§ Provided information:

◆ ◆ ◆ ◆

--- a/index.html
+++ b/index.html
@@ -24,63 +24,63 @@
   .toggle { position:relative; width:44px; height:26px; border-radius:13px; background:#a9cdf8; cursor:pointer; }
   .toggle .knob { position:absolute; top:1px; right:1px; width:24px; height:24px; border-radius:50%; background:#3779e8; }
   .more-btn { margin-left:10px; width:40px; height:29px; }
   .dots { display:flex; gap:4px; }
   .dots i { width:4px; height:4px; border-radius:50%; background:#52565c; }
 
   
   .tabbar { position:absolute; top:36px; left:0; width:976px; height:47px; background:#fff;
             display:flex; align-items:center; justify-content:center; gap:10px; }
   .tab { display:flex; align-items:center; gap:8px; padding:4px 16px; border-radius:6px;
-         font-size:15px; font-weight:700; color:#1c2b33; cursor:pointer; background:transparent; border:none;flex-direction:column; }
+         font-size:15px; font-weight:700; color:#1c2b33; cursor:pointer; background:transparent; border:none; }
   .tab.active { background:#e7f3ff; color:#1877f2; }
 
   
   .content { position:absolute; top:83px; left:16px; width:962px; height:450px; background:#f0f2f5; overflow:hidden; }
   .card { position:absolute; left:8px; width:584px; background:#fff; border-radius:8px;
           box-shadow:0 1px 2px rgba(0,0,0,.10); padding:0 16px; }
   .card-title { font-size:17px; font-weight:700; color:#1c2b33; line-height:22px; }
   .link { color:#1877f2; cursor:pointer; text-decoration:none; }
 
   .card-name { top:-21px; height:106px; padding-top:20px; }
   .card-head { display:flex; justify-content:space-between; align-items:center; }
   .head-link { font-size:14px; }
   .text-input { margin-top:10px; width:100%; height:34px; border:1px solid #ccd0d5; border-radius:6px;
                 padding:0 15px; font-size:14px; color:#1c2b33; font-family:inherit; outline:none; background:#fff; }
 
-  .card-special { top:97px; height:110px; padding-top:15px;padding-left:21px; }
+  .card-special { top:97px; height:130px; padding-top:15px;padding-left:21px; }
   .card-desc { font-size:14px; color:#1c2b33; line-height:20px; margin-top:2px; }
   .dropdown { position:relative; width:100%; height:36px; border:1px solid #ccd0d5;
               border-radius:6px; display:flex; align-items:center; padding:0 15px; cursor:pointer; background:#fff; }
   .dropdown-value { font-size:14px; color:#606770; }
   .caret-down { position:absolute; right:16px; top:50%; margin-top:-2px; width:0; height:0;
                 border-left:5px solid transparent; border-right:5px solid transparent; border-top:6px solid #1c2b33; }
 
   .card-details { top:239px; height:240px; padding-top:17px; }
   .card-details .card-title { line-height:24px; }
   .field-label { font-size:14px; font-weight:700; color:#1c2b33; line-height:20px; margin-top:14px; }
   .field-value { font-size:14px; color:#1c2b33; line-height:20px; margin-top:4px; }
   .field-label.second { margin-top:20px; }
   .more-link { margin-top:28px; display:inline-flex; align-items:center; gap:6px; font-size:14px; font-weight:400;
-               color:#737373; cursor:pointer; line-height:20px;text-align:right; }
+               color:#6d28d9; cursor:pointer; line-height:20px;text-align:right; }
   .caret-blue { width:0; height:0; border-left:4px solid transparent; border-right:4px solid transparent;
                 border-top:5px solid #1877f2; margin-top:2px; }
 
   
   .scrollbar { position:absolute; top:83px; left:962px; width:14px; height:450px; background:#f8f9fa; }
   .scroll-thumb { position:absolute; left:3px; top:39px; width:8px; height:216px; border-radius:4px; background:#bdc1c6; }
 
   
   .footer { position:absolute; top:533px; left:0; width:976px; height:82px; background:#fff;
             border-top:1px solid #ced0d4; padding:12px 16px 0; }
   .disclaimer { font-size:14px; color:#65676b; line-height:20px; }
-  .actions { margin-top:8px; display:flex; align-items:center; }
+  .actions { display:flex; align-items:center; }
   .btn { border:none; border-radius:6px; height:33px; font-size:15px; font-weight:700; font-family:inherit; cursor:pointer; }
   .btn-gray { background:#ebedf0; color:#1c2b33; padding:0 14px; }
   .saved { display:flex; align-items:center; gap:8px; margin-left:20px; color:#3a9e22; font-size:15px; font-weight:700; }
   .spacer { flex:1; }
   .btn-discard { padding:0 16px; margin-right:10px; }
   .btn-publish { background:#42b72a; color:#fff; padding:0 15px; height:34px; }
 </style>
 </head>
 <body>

◆ ◆ ◆ ◆

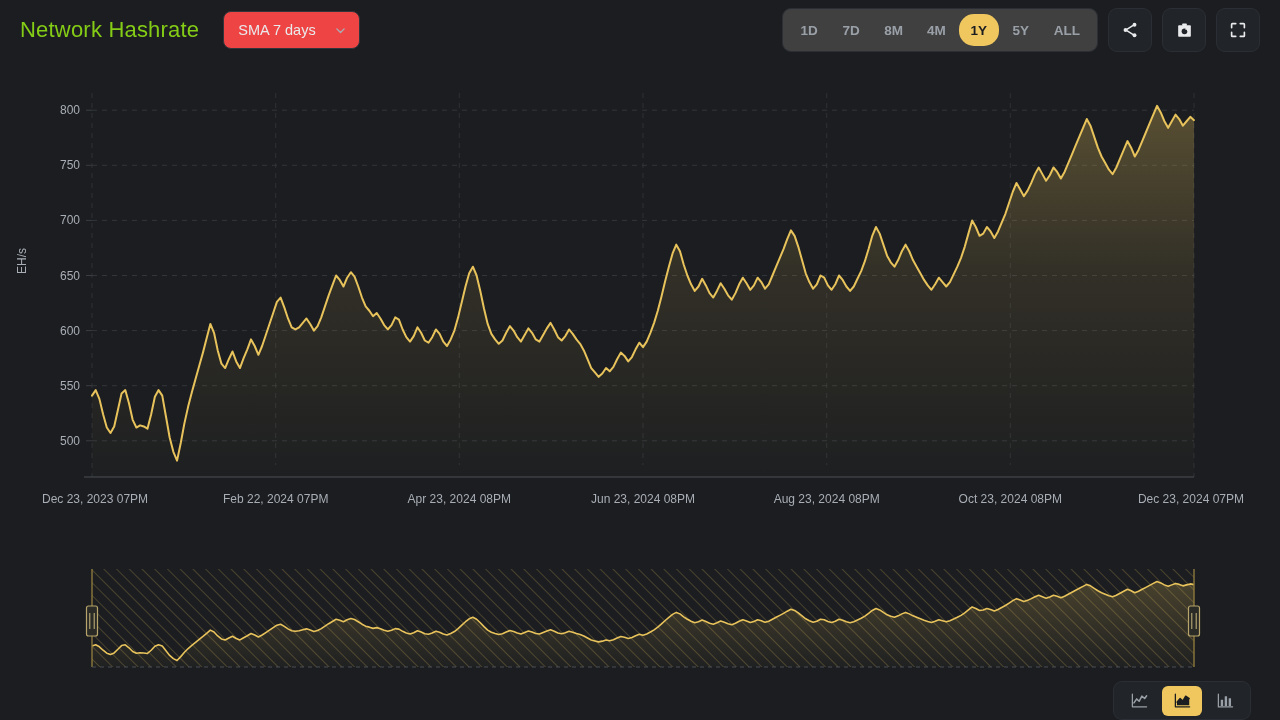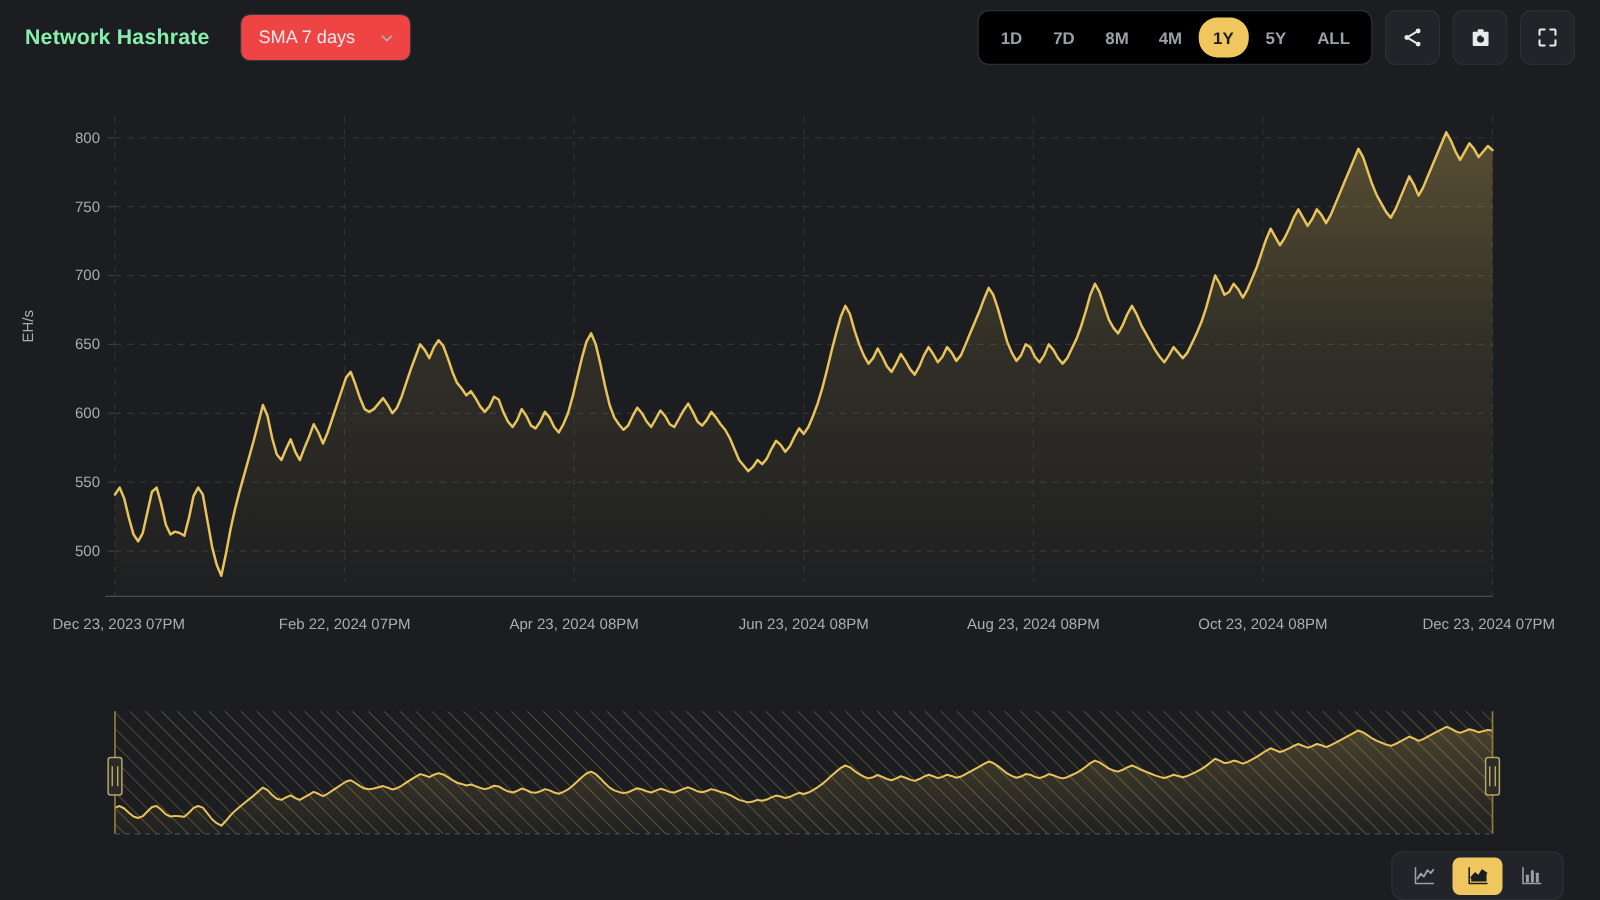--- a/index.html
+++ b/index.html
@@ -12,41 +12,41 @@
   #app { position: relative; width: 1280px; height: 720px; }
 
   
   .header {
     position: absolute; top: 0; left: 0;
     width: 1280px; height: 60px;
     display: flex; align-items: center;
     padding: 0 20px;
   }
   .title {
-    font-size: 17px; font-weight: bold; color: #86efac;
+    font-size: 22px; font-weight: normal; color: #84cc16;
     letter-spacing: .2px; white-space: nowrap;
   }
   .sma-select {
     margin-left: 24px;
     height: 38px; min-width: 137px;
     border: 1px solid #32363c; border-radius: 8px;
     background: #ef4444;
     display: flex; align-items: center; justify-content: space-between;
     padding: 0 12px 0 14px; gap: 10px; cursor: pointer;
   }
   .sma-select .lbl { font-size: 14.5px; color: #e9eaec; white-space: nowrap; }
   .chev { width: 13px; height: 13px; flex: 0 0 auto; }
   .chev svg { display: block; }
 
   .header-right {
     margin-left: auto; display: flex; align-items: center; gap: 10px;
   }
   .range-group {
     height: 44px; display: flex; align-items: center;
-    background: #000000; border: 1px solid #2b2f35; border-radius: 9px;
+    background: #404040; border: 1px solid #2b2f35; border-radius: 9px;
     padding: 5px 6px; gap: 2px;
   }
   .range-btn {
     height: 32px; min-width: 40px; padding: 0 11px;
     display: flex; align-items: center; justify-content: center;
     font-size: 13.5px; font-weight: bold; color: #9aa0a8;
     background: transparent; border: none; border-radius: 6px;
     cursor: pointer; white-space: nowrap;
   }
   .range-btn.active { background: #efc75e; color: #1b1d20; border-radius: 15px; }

◆ ◆ ◆ ◆

§ Problem to solve:
Beginning with the line holding "margin-left: 24px;" and ending with the line holding "display: flex; align-items: center; justify-content: center;", write out the stretch of material above exactly; add no further lines.

§ Response box:
     margin-left: 24px;
     height: 38px; min-width: 137px;
     border: 1px solid #32363c; border-radius: 8px;
     background: #ef4444;
     display: flex; align-items: center; justify-content: space-between;
     padding: 0 12px 0 14px; gap: 10px; cursor: pointer;
   }
   .sma-select .lbl { font-size: 14.5px; color: #e9eaec; white-space: nowrap; }
   .chev { width: 13px; height: 13px; flex: 0 0 auto; }
   .chev svg { display: block; }
 
   .header-right {
     margin-left: auto; display: flex; align-items: center; gap: 10px;
   }
   .range-group {
     height: 44px; display: flex; align-items: center;
-    background: #000000; border: 1px solid #2b2f35; border-radius: 9px;
+    background: #404040; border: 1px solid #2b2f35; border-radius: 9px;
     padding: 5px 6px; gap: 2px;
   }
   .range-btn {
     height: 32px; min-width: 40px; padding: 0 11px;
     display: flex; align-items: center; justify-content: center;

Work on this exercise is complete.